Zooming in on fields
Take the expression for the movie price control from the previous article:
movieInsert.GetPriceFormItem( minValue: 0, maxValue: 100 )
As I mentioned there, this is all you need for an HTML input type=number
control that is bound to the movie price field. It handles the control, the label, the validation rules, the display of error messages. Mass assignment attacks are not possible, so there’s no other place where you need to whitelist the price field, or blacklist other movie fields. And again, as I stated in that article, there is no model class anywhere that supports this page. There is only the database, and automatically generated code.

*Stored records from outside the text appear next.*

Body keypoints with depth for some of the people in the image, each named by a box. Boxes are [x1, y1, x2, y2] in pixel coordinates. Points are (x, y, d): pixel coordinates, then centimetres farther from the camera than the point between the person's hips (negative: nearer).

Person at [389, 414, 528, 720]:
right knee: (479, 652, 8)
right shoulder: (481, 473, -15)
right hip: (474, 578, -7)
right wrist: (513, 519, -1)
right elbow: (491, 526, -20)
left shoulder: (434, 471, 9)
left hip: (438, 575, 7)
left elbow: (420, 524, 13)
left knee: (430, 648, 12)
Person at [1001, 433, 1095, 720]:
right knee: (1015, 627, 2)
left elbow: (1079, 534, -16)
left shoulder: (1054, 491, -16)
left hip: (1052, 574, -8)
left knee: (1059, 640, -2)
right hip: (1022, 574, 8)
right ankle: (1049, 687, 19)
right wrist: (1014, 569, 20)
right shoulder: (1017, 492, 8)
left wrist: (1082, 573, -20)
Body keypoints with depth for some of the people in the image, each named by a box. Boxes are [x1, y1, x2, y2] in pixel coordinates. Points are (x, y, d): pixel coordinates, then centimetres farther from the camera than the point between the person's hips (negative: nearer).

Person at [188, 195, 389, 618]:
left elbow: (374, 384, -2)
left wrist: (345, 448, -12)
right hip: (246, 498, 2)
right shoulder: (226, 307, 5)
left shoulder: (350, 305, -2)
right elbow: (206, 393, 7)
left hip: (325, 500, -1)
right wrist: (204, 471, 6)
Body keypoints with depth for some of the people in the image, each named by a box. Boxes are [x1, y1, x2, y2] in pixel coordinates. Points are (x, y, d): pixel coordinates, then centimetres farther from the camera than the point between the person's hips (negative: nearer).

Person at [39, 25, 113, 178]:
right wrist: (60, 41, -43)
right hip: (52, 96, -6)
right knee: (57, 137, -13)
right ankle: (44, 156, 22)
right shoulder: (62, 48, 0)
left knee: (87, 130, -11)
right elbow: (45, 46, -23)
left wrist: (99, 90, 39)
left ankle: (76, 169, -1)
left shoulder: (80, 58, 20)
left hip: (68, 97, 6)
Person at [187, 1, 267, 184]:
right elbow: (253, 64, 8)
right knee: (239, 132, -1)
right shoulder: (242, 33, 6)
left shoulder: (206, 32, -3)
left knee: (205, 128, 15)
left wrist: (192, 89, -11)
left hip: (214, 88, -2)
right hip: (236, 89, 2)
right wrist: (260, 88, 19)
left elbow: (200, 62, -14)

The formatting of the decimal number as a string, for HTML, and the parsing of a submitted string back into a number, are both encapsulated within this expression. It is not possible to have any type of a formatting mismatch. If you needed to use some type of custom widget with its own formatting requirements, you would likewise have both translations (number → string and string → number) defined in the same place.
And take the drop-down list with movie ratings:
movieInsert.GetRatingDropDownFormItem(
DropDownSetup.Create(
getRatings().Select( r => SelectListItem.Create( r, r ) )
)
)
IReadOnlyCollection<string> getRatings() => [ "G", "PG", "PG-13" ];
The same list of ratings is used for rendering and for validation. It’s impossible for a value that is not listed to make it into the database via this form, even if such a value were valid according to database integrity constraints. This is not just a maintenance time saver; it’s also the complete elimination of a security risk.
Imagine having a drop-down list for setting a user’s role, where the two choices are “editor” and “normal user.” What if there were a third role, “admin,” defined in the database but not accessible on this particular page? Do you see the value of knowing, for sure, that the “admin” value cannot be set maliciously through your page? The value of never having to open up Postman or another HTTP manipulation tool to test for such an attack vector?
Do you see the power, and superiority, of integrating validation/POST
logic into the form-rendering code?
In MVC frameworks like Rails, all requests are routed to controller actions, but GET
s are typically forwarded immediately to a view, where an HTML-based template will render the form. POST
s are routed to a different action within the same controller that persists the submitted data.
In a component-based framework such as Blazor (in static server-side rendering mode), requests are routed to pages. GET
causes the Razor/HTML portion (i.e. the view) of the page to render, and POST
executes a C# method in the page’s code block. But the method has no awareness of or dependency on the view.